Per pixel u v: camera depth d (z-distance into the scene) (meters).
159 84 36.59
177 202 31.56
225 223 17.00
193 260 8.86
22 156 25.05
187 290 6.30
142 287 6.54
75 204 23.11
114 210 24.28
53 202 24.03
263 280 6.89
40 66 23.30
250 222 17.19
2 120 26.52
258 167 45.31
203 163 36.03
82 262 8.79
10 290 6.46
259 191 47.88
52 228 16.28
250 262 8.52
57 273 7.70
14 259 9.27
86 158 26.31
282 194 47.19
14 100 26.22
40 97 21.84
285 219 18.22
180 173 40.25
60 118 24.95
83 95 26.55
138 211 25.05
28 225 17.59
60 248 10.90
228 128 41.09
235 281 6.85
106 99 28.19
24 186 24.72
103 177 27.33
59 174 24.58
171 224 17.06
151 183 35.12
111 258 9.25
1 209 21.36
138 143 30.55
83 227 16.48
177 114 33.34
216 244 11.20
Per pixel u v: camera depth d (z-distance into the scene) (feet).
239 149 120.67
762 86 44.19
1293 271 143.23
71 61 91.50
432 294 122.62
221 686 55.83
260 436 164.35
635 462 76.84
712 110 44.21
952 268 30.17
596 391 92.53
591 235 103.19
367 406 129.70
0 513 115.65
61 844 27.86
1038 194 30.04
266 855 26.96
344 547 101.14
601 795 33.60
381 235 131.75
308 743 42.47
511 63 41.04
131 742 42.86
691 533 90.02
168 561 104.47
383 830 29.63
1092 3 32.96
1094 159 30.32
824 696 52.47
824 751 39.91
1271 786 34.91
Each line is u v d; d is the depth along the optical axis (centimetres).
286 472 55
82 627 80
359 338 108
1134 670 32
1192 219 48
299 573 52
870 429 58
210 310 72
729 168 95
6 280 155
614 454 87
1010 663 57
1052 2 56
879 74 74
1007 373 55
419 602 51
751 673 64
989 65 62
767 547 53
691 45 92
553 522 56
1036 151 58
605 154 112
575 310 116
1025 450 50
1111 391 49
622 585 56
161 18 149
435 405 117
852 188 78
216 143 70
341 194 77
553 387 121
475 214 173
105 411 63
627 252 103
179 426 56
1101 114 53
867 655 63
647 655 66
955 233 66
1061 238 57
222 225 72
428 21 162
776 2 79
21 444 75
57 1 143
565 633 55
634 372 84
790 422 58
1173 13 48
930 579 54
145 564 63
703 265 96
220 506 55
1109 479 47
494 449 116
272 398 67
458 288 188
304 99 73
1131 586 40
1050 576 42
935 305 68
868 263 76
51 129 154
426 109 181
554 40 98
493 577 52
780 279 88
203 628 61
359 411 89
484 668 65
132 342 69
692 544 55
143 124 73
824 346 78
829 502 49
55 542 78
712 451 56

*Problem to solve:* Quote, with nothing altered, all lines from the start of the entries to the line that carries "282 194 47.19", inclusive.

*Task solution:*
Per pixel u v: camera depth d (z-distance into the scene) (meters).
159 84 36.59
177 202 31.56
225 223 17.00
193 260 8.86
22 156 25.05
187 290 6.30
142 287 6.54
75 204 23.11
114 210 24.28
53 202 24.03
263 280 6.89
40 66 23.30
250 222 17.19
2 120 26.52
258 167 45.31
203 163 36.03
82 262 8.79
10 290 6.46
259 191 47.88
52 228 16.28
250 262 8.52
57 273 7.70
14 259 9.27
86 158 26.31
282 194 47.19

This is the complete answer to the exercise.